11. L’Assemblée invite instamment tous les Etats membres du Conseil de l’Europe à soutenir l’adoption du projet d’instrument contraignant, tel qu’approuvé par le groupe de travail intersessions, par la Commission des droits de l’homme et l’Assemblée générale de l’ONU.
12. Au cas où le compromis reflété dans le projet d’instrument contraignant serait remis en cause au cours du processus d’adoption, les Etats membres du Conseil de l’Europe sont encouragés à promouvoir de nouvelles améliorations de ce texte, en vue en particulier :
12.1. de rationaliser la procédure prévue à l’article 32 du projet de convention pour les visites sur place du futur comité sur les disparitions forcées ;
12.2. d’étendre à terme l’application de la future convention, au-delà des dispositions de l’actuel article 35, aux cas dans lesquels la disparition est survenue avant l’entrée en vigueur de la convention et à ceux dans lesquels le lieu où se trouvait la personne disparue n’a été déterminé qu’après son entrée en vigueur ;
12.3. d’améliorer les mesures contre l’impunité, notamment en excluant les auteurs de disparitions forcées de toute amnistie ou mesure analogue mentionnée ci-dessus ;
12.4. d’instaurer une règle selon laquelle les auteurs de disparitions forcées seront jugés uniquement par des juridictions de droit commun et non par des tribunaux militaires.

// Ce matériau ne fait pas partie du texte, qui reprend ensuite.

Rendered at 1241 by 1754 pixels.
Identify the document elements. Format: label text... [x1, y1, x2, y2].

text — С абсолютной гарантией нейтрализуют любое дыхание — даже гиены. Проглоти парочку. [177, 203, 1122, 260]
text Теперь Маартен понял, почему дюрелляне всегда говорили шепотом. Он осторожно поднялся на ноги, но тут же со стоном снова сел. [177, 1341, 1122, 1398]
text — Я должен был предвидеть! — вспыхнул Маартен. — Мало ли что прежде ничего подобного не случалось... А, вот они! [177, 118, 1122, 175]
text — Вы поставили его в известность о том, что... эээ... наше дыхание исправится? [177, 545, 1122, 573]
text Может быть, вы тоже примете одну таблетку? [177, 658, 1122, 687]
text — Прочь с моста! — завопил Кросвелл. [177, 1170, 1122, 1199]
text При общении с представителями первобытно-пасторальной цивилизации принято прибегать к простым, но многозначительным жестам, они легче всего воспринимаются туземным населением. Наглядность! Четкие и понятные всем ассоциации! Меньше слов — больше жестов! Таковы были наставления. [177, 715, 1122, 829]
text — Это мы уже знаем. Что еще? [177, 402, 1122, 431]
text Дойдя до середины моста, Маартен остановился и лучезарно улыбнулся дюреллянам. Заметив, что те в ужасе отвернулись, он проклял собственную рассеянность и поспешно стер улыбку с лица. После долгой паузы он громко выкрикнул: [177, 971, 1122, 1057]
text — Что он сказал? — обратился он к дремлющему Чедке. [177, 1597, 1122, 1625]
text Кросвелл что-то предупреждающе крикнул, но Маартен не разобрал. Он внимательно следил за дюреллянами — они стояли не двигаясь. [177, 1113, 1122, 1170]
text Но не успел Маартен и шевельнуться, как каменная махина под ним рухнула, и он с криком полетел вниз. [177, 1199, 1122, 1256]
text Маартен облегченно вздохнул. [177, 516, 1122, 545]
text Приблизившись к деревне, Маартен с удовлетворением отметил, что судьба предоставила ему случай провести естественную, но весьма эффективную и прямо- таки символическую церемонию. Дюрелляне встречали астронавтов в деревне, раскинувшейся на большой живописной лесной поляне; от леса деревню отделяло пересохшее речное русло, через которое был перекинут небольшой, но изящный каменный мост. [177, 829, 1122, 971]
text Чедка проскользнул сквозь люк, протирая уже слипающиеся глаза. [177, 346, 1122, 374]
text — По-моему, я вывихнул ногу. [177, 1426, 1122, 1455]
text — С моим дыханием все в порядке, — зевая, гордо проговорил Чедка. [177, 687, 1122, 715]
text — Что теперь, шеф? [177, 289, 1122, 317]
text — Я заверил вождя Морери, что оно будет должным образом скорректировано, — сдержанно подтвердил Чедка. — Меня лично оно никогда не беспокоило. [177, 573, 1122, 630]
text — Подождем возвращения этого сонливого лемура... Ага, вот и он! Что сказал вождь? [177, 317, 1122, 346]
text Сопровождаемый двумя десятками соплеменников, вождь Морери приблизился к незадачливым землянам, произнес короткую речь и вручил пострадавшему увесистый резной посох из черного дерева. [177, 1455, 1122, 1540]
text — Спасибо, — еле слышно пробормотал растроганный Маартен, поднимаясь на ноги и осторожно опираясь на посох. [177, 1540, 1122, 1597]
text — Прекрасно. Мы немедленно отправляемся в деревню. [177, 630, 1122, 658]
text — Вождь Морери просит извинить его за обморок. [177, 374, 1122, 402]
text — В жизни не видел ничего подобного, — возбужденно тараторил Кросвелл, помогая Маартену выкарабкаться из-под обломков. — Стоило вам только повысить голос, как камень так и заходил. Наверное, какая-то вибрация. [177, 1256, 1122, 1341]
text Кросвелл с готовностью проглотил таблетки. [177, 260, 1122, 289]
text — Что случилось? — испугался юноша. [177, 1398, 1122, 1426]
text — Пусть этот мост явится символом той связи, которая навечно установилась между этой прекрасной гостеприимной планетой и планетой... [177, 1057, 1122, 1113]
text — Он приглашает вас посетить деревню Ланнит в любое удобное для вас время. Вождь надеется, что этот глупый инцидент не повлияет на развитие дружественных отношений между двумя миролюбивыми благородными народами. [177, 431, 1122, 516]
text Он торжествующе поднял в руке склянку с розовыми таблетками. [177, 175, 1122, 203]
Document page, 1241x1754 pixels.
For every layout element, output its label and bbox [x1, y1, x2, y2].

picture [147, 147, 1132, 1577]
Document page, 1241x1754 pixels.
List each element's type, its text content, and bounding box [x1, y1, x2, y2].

13. Au cas où le projet d’instrument serait adopté en l’état, les Etats membres du Conseil de l’Europe sont invités instamment à le signer et à le ratifier sans délai, et à faire des déclarations visant à conférer un effet protecteur maximal à l’instrument, et en particulier :
13.1. à renoncer à la nécessité de l’accord préalable aux visites sur place du comité sur les disparitions forcées, prévu à l’article 32 ;
13.2. à reconnaître la compétence du comité pour recevoir et examiner des communications pour le compte de particuliers qui prétendent être victimes d’une violation de la convention, comme le prévoit l’article 31 ; et
13.3. à interpréter l’article 35 de manière à ce que la convention soit également applicable aux cas dans lesquels la disparition est survenue avant l’entrée en vigueur de la convention et à ceux dans lesquels le lieu où se trouvait la personne disparue n’a été déterminé qu’après son entrée en vigueur.
14. L’Assemblée se déclare résolue à examiner, au second semestre 2006, les résultats obtenus dans le cadre de l’Organisation des Nations Unies et à étudier toute nouvelle initiative que le Conseil de l’Europe pourrait être appelé à prendre pour parvenir au degré voulu de protection contre les disparitions forcées.